Article2 October 2018Reading time 4 minutes

US jobs report: The full force of Florence

Hurricane Florence risks a softer set of US September jobs numbers, but the clean-up, rebuild and replace effort will see a corresponding bounce in October

In this article

Jobs growth

The pace of jobs creation has certainly improved in 2018, averaging 207,000 per month versus the 182,000 per month average for 2017. Growth is strong, business confidence is high and corporate balance sheets are in great shape thanks to healthy profit growth and tax cuts. As such, businesses are looking to expand and hire new workers. On this front, the September ISM manufacturing survey saw the employment component hit a seven-month high while the National Federation of Independent Businesses reported that a net 26% of small firms are looking to hire more workers.

However, we think there is the likelihood of a softer figure for September. This relates to Hurricane Florence, which caused significant damage as it made landfall in Virginia and the Carolinas. Gauging the likely impact on the jobs market is tricky, but it is likely to be significantly less than the temporary distortion caused by Hurricanes Harvey and Irma last year. Back then 2 million jobs were estimated to be based in the flood zone in the Southern US versus a more modest 682,000 in the area impacted by Florence. Moreover, the initial jobless claims data suggests a far more muted impact given there wasn’t a spike following Florence, versus a sharp jump when Harvey and Irma struck last year.

Last September payrolls rose only 15,000 on the back of the hurricane drag before rebounding 277,000 in October.
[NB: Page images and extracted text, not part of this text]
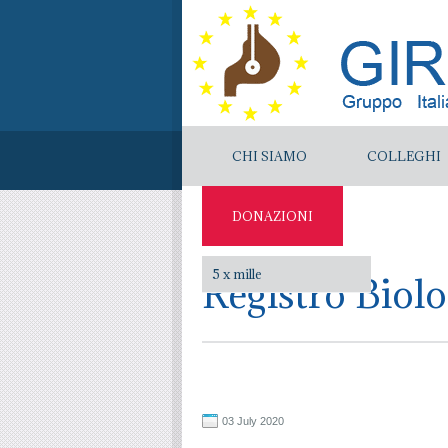
CHI SIAMO
COLLEGHI
DONAZIONI
5 x mille
Registro Biol
03 July 2020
This time we look for a far more modest impact on payrolls. We predict a respectable rise of 160,000 versus the consensus forecast of 180,000. The range of forecasts is very wide because of this uncertainty – a low of 125,000 versus a high of 220,000 according to Bloomberg’s survey of economists. October should see a stronger figure as workers are required for the clean-up operation while rebuilding and replacement spending will mean more job creation.

Hurricane effects on initial jobless claims (000s)


Change in non-farm payrolls (000s)

(ING Forecast)

Wage growth

Last month offered some real encouragement on pay with a 0.4% MoM gain leading to the annual rate of pay growth hitting 2.9% - the fastest rate since April 2009! What made it especially impressive was the working day effects should have been a huge headwind. There were 23 working days in August, but only 21 in July so if you are on a fixed salary this means that your daily and hourly pay rate should effectively be lower in August than in July. Given this, getting such vigorous growth was impressive.

This month the working day effect should reverse in September (only 19 working days) so we are hopeful of another decent MoM rate of pay growth – we look for 0.3%. Unfortunately, the annual rate of pay growth is likely to slip back temporarily to 2.8%, but should finally break above 3% YoY in October.


Average hourly earnings (YoY%)

(ING forecast)

Unemployment rate

The household survey used to generate the unemployment rate tends to be choppier than the payrolls survey of employers, but the theme remains consistent of ongoing healthy job growth. Due to statistical effects we look for it to drop to 3.8%, which would match the recent multi-year low in May. We have to go all the way back to the late 1960s when we saw the unemployment rate below 3.8% with any consistency.


Unemployment rate (%)

(ING forecast)

What all of this means for interest rates

The economy is on course for 3% growth and inflation pressures are on the rise. While the Fed has dropped the term “accommodative”, monetary policy can hardly be described as restrictive and as such, we look for a December rate rise while the Fed’s assessment that three rate hikes are likely next year seems sensible.